[INSTRUCTIONS TO FOLLOW] Rewrite the material from its first line through the line containing "The chart shows a value of 152309809", changing "nearest" to "closest" and leaving the rest unchanged.

------------------------

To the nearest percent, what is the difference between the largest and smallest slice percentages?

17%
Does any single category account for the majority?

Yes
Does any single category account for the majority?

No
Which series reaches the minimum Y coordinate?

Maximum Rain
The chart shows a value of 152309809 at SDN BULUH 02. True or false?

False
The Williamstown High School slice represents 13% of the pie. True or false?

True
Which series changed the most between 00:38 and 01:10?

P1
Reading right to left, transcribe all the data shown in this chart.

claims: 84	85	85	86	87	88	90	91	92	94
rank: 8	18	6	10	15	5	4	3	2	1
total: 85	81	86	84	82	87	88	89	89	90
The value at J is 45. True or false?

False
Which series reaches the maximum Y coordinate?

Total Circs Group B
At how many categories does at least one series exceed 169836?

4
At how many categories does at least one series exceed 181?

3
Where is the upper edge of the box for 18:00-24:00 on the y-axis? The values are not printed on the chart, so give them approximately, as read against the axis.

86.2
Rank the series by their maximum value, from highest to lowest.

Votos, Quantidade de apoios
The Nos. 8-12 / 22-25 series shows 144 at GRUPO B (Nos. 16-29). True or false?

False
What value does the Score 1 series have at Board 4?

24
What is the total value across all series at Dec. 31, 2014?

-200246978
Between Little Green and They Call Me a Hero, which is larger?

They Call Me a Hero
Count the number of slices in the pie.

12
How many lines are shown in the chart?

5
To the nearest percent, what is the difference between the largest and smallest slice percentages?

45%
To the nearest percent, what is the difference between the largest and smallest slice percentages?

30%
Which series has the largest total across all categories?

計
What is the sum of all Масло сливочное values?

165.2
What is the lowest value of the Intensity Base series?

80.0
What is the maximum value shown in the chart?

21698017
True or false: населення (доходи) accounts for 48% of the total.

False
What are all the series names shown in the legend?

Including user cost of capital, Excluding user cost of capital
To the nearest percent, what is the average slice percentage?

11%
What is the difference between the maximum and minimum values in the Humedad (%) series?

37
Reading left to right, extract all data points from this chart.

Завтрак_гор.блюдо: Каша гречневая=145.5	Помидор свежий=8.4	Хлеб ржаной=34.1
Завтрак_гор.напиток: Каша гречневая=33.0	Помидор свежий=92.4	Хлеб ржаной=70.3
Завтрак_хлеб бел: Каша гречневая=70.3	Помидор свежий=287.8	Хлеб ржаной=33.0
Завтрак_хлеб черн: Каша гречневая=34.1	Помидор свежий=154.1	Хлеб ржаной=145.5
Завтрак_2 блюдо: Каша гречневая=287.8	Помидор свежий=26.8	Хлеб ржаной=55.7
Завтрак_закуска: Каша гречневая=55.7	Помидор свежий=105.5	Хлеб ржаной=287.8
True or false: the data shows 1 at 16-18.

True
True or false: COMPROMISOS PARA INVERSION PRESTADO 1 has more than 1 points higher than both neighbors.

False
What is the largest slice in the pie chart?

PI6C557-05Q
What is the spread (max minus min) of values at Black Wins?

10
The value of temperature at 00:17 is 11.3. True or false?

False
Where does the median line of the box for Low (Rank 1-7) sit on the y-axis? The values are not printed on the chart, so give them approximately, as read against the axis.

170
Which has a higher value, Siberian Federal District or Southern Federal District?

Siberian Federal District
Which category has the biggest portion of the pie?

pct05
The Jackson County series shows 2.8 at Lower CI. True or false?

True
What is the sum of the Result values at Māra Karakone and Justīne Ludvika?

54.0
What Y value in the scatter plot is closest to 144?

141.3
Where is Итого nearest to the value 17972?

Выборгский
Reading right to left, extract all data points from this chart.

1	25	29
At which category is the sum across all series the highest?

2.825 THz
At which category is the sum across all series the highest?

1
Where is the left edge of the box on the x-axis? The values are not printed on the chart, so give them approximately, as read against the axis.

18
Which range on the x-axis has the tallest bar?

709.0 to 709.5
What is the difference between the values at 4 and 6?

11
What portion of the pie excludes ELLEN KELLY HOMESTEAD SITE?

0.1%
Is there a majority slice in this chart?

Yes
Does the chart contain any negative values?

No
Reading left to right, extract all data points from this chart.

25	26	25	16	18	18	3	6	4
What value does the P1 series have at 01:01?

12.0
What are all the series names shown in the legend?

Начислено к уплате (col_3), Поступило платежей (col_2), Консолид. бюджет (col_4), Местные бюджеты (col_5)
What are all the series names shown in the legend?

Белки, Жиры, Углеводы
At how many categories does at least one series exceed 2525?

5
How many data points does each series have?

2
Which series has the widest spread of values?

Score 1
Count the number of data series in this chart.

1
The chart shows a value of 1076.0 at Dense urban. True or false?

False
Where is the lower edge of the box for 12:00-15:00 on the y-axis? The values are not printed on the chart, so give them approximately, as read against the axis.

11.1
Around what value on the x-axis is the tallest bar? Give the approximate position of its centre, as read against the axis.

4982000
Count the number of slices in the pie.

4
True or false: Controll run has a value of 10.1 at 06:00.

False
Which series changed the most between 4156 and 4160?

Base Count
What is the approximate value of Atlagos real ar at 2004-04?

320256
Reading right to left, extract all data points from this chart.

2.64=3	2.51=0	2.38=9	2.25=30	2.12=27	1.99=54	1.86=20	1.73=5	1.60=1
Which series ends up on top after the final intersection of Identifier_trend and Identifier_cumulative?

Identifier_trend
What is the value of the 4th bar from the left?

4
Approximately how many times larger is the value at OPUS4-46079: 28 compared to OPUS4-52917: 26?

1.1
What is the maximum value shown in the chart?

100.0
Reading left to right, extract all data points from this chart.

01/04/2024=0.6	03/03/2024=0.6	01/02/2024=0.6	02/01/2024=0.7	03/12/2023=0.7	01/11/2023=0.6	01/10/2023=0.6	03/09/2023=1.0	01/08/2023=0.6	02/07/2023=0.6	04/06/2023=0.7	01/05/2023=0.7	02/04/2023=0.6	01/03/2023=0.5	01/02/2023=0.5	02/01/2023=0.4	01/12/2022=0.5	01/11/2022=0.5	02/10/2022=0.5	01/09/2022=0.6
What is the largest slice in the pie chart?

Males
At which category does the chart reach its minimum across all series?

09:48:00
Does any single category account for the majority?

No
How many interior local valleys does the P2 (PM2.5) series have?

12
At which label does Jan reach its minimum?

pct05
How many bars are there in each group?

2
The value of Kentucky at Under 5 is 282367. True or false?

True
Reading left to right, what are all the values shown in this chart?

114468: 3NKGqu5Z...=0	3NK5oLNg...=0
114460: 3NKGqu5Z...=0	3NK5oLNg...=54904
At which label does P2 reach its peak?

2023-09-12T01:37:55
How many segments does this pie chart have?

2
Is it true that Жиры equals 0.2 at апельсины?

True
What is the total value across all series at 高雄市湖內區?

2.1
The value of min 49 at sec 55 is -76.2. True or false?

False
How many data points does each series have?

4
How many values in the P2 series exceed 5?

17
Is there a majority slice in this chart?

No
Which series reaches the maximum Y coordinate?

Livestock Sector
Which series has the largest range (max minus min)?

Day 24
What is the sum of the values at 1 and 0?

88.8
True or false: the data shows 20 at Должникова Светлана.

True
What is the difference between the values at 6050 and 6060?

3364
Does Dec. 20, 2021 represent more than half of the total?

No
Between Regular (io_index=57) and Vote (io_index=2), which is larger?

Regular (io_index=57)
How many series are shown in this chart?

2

------------------------

[TASK SOLUTION]
To the closest percent, what is the difference between the largest and smallest slice percentages?

17%
Does any single category account for the majority?

Yes
Does any single category account for the majority?

No
Which series reaches the minimum Y coordinate?

Maximum Rain
The chart shows a value of 152309809 at SDN BULUH 02. True or false?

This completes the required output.